第47話 戻った平穏
朝、とんでもなくむさ苦しい部屋で伊織は目覚める。
伊織、蔵之助、五社、辰巳、それにもう一人、忠助。狭い部屋に男五人で枕並べて、むさ苦しくないわけがない。
「狭い! どうにかならないんですか、これ!」
隣で寝ている蔵之助を伊織はグイッと向こうへ押すが、微動だにしない。
まだ朝餉を準備するにも刻限は早い。
本来なら、このままもう少しまどろんでいたいところであるか、どうにもこんな状態では、寝ようにも眠れない。
元々は、伊織と蔵之助と五社の三人で寝ていた部屋。もう一部屋あるにはあるのだが、ここよりもずっと狭い。
辰巳が忠助と二人で狭い部屋に割り振られるのを、二人とも互いに体が大きいことを理由に、嫌がったのだ。
どうやら、強面で体の大きな忠助を、辰巳は怖がっているようだ。
共に生活して人となりが分かってくれば、互いに馴染んでくるのであろうが、それまでは、時間もかかる。

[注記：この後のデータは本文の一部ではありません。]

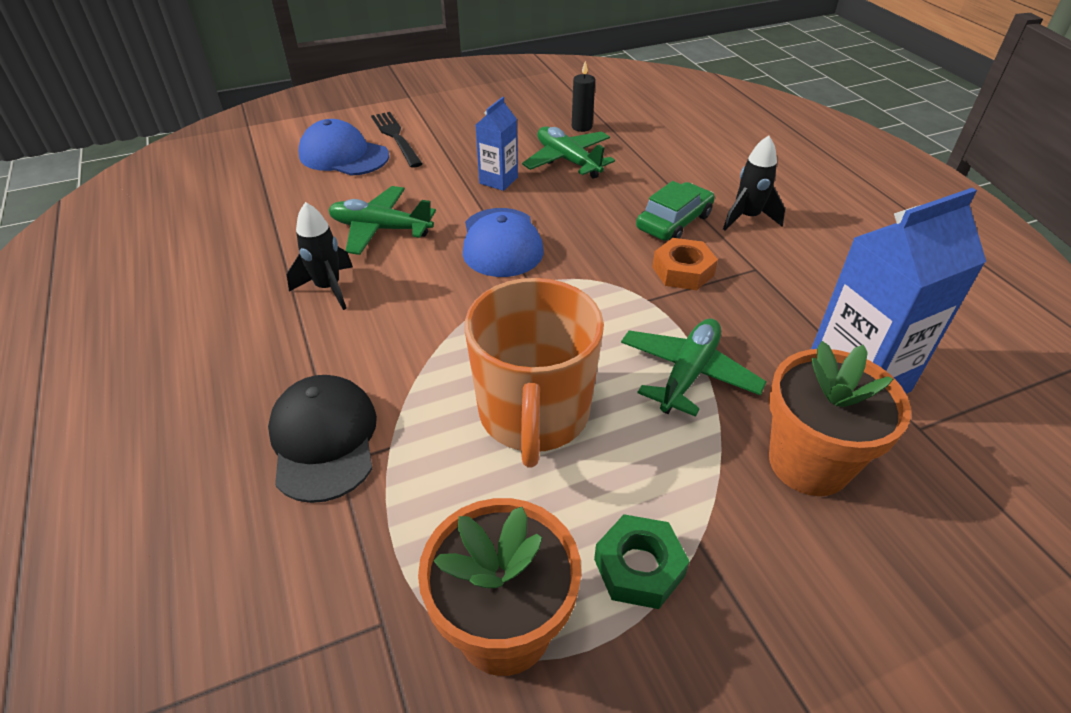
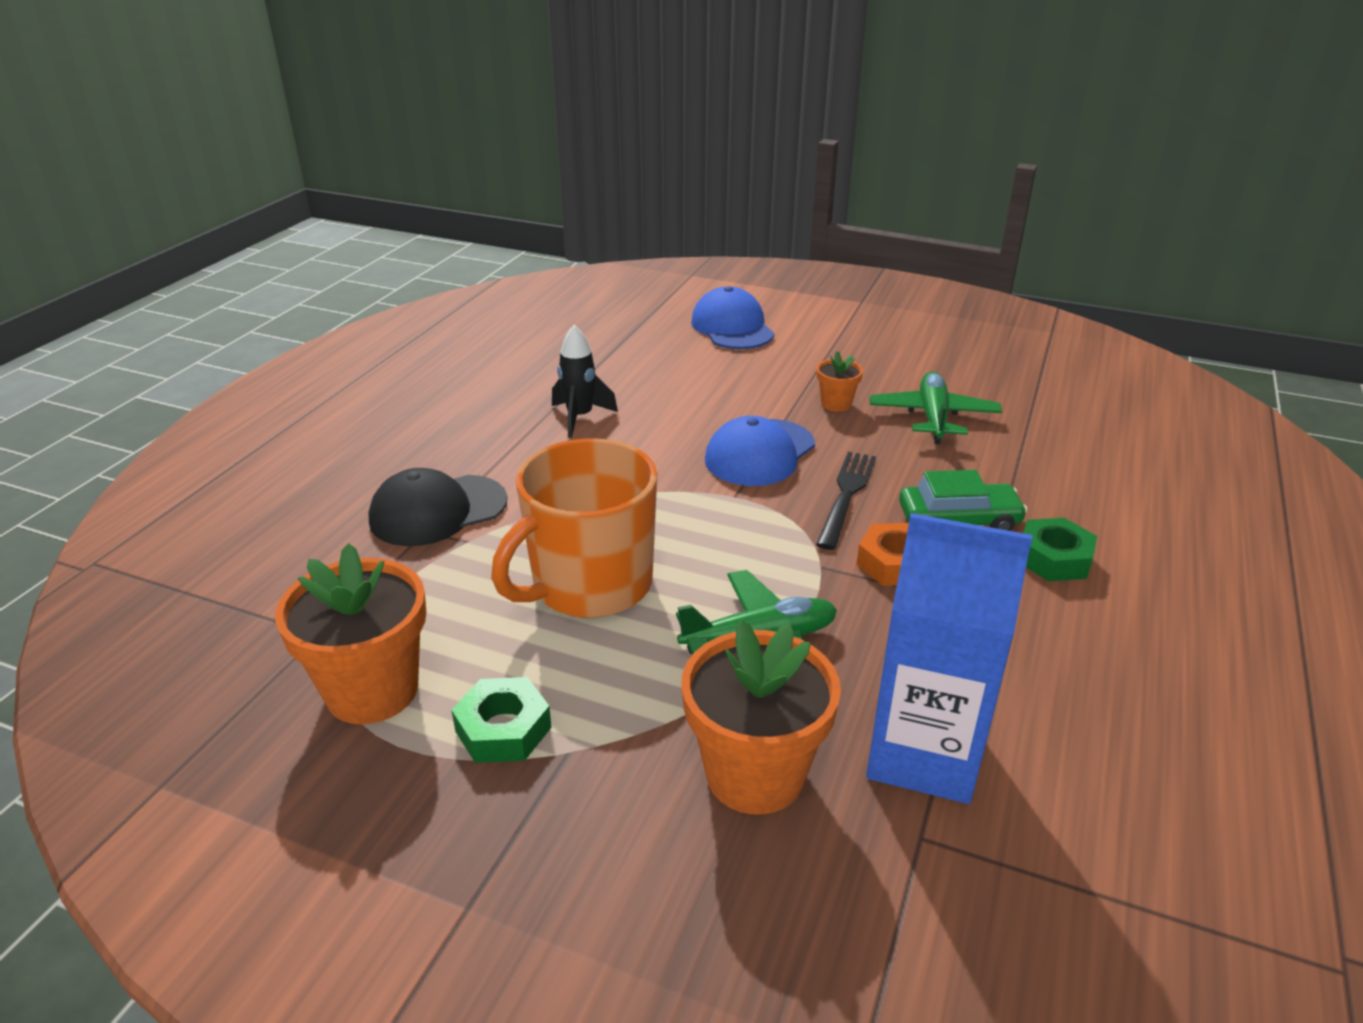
camera: 45 degrees right, 10 degrees down
black cap [268,375,377,503] -> black cap turned 150 degrees counterclockwise [368,468,507,546]
green plane [329,186,436,255] -> none
black fork [371,112,423,168] -> black fork moved to [816,452,876,550]
blue carton [476,97,518,191] -> orange flower pot [817,351,863,412]
black candle [572,61,595,132] -> none
black rocket [723,135,785,230] -> green nut [1023,518,1097,581]

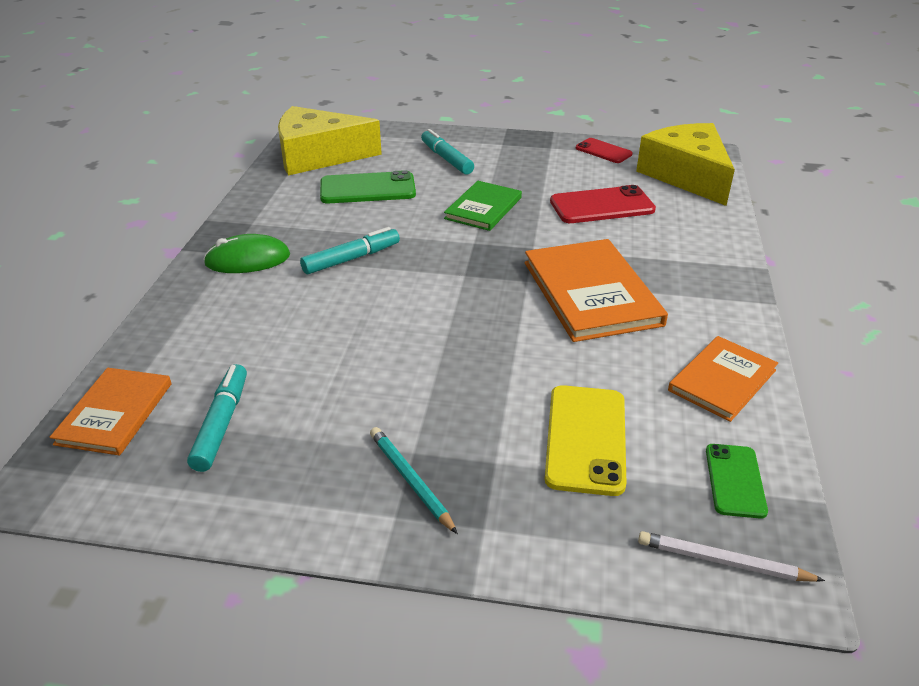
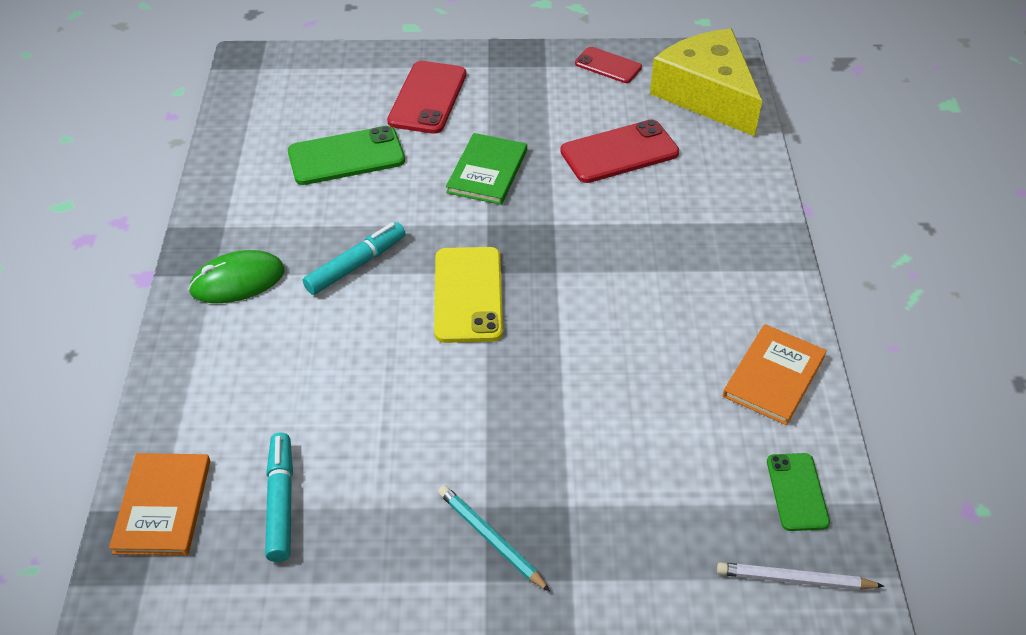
camera: 10 degrees left, 10 degrees up
yellow cheese [278,106,382,175] -> none
turquoise marker [421,129,474,175] -> red phone [387,61,466,134]
orange book [525,239,668,342] -> none
yellow phone [545,385,627,496] -> yellow phone moved to [434,247,503,343]

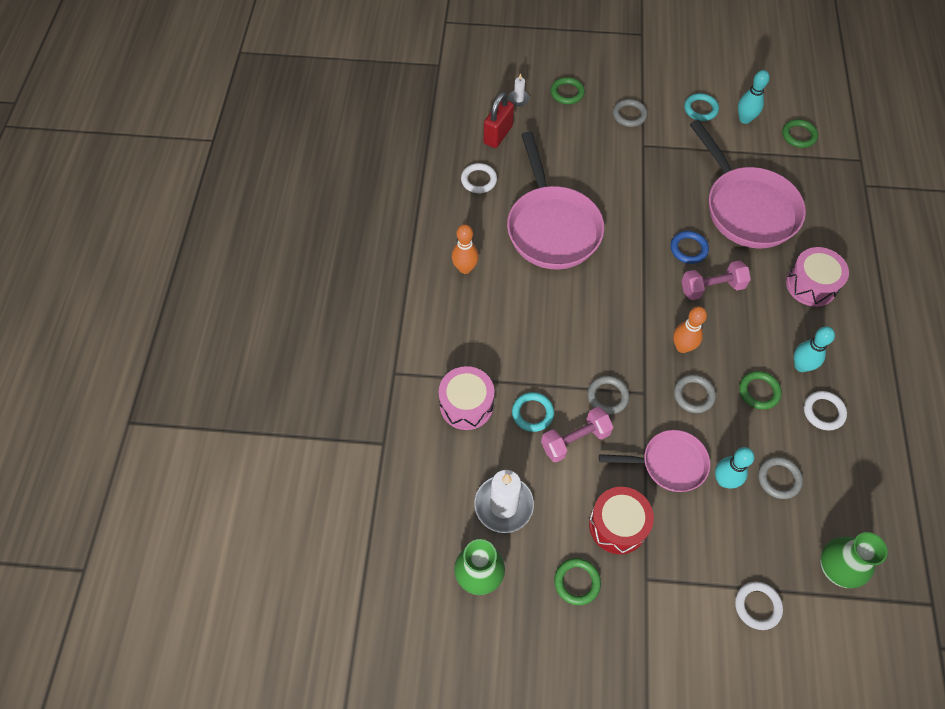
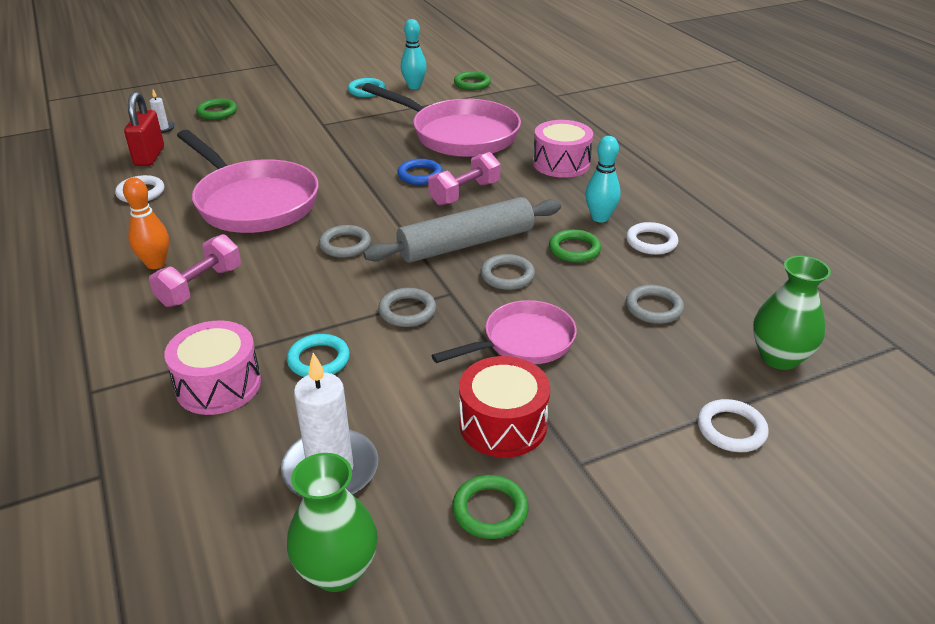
camera: 30 degrees left, 25 degrees down
pink dumbbell [541,407,613,462] -> pink dumbbell moved to [149,234,241,307]
grey ring [613,99,648,127] -> grey ring moved to [319,225,371,258]
orange bowling pin [673,306,707,353] -> grey rolling pin [363,197,561,263]
turquoise bowling pin [715,447,755,489] -> none

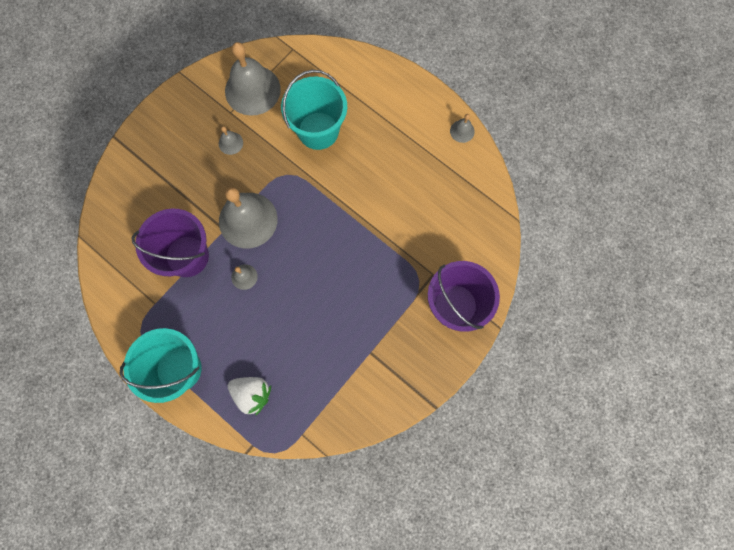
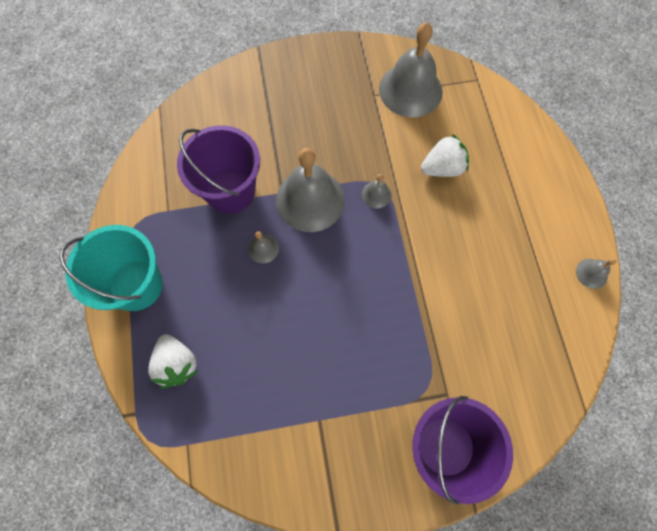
camera: 40 degrees right, 5 degrees down
grey bell [219,126,243,155] -> grey bell moved to [362,174,392,208]
turquoise bucket [281,70,347,150] -> white strawberry [421,134,469,177]

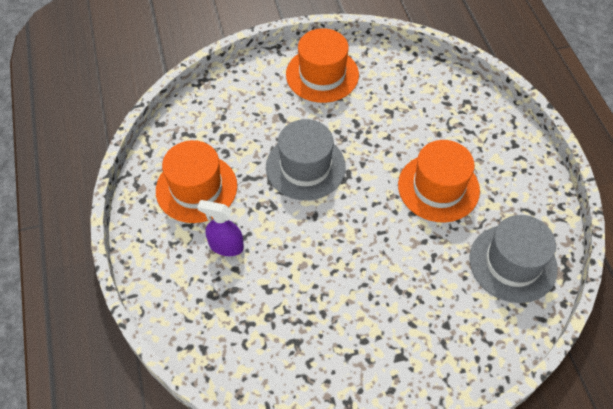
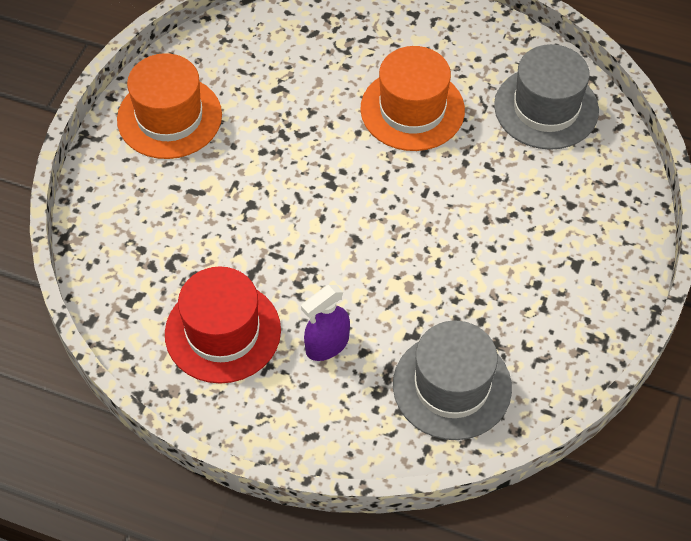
camera: 55 degrees left, 0 degrees up
orange hat [156,140,237,223] -> red hat [165,267,281,383]
grey hat [266,119,346,200] -> grey hat moved to [393,320,512,440]

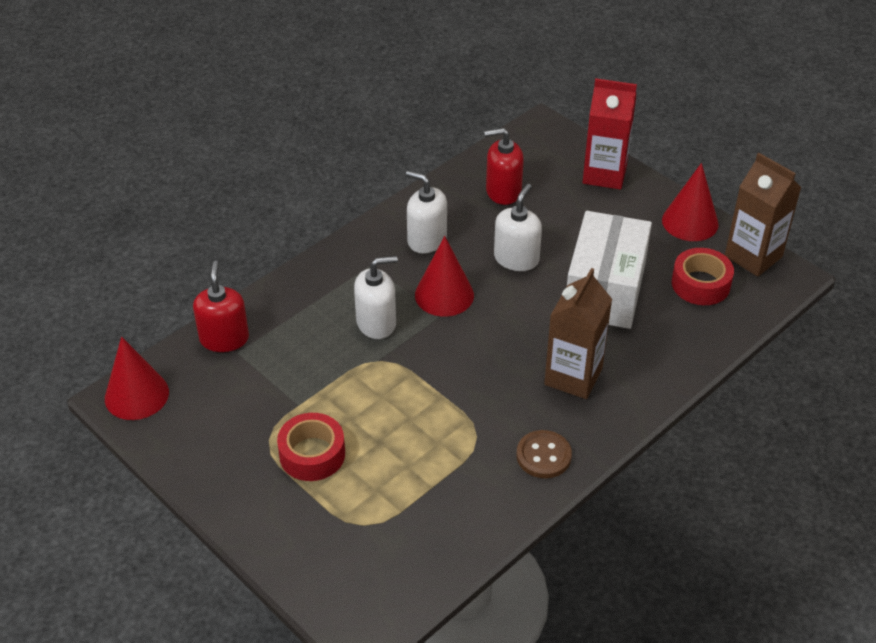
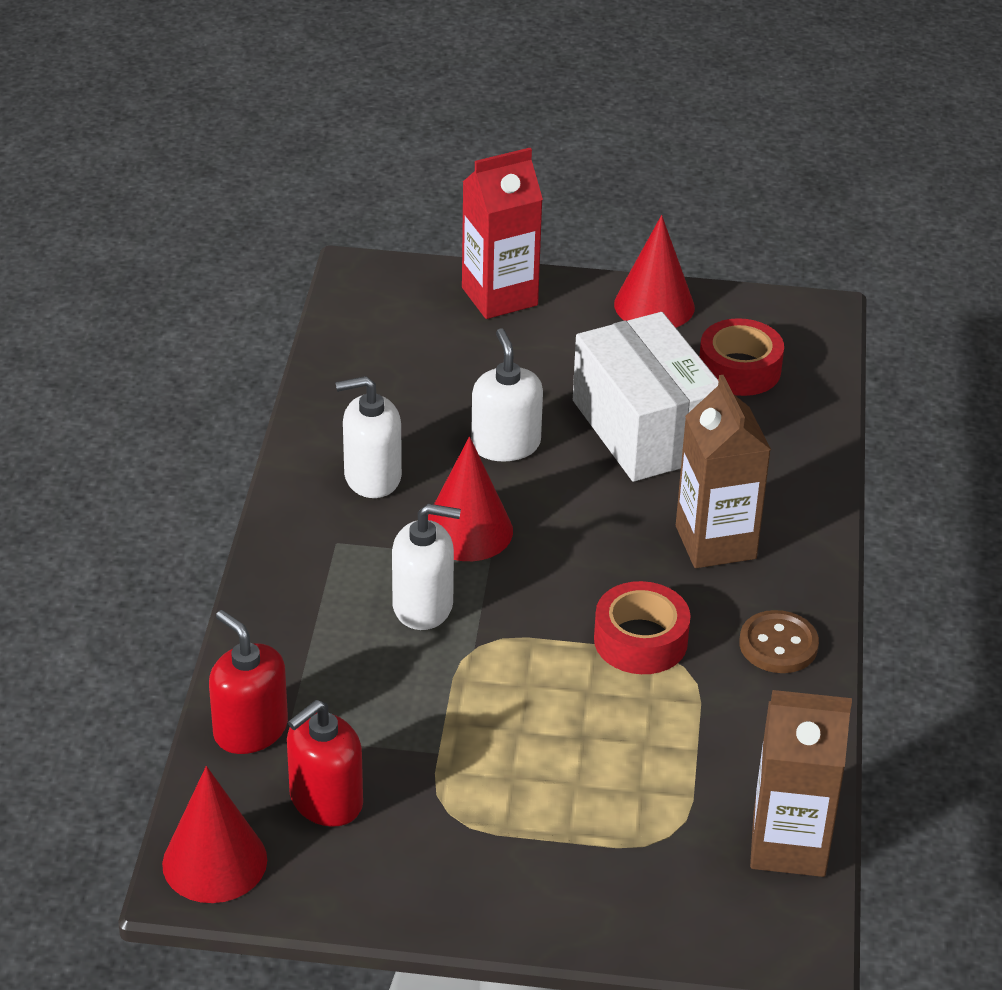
camera: 40 degrees left, 5 degrees down
red tape [277,413,345,481] -> red tape moved to [594,581,691,674]
white soap dispenser [354,256,398,339] -> white soap dispenser turned 60 degrees clockwise [392,504,461,630]
red soap dispenser [484,128,524,205] -> red soap dispenser moved to [287,700,363,827]
brown carton [725,153,802,277] -> brown carton moved to [750,690,852,877]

寝る時の部屋割りで、五人は大いに揉めたのだ。その結果がこれ。
揉めるぐらいならば、いっそ全員で寝ればいい、その方が楽しいであろうという蔵之助の意見に、辰巳と忠助が賛成して、この地獄のような有様になったのだ。
蔵之助に踏み潰されて、五社が眉間に皺を寄せながら寝ている。
辰巳と忠助は、互いの腹に蹴りを入れないがら寝ているが、大丈夫なのだろうか。
賑やかになったものだ。
五社と五社に拾われた子ら三人とタマ。それで細々とやっていた道場に、大人が二人に、陽介も入ってきた。
陽介は、意識が戻ったもののまだ枕が上がらないので、由岐が部屋で世話をしているが、そのうちに陽介も目を覚まし、道場で生活を共にするようになるであろう。
「こんな大人数。どうやって食い扶持を稼ぎましょうか」
伊織は、密集する室内を見て、ため息をつく。
当分は、漬け物だけの食卓になりそうだ。
「伊織、起きておったか」
ふすまを開けて入ってきたのは、タマであった。
「タマさん、おはようございます。由岐達はどうですか?」
「ふむ、大事ない。陽介も粥を食えるようになって、ずいぶん元気を取り戻しておる」
「良かったです。頭痛がすると言っていたと、由岐に聞いていたので、案じておりました」
タマから様子を聞いて、伊織は安堵する。
無念ネズミに長く操られていた人々は、どうやらことごとく不可解な頭痛に悩まされているようだ。
黒雲の中から助け出された人々の世話を引き受けてくれた住職が、道場にきた時にそう話してくれた。
そして、それは陽介も同じであった。
突然頭が割られるようか頭痛がして、眩暈と吐き気で倒れ込むのだ。
由岐はずいぶんと心配していた。
「不思議ですよね。蔵之助も……それこそ長く無念の元にいた忠助も、そんな頭痛はなさそうですのに、なぜ、陽介や他の者は、そのような症状があるのでしょう」
伊織が首を傾げれば、タマもフム……と言って、黙り込む。
「タマさんも、原因に心あたりはありませんか」
「ないの。あれこれと、原因ではないかと思うことはあっても、それは憶測にしか過ぎん」
「どうすれば良いのでしょう?」
「そうじゃのう……一度、専門家に聞いてみるか」
「専門家ですか?」
妖であるタマ以上の専門家がどこにいるのだろうかと、伊織は訝る。
「おおそうじゃ。良い機会じゃ。一度、伊織も会ってみるかの?」
タマは、喉をゴロゴロと鳴らしてそう言った。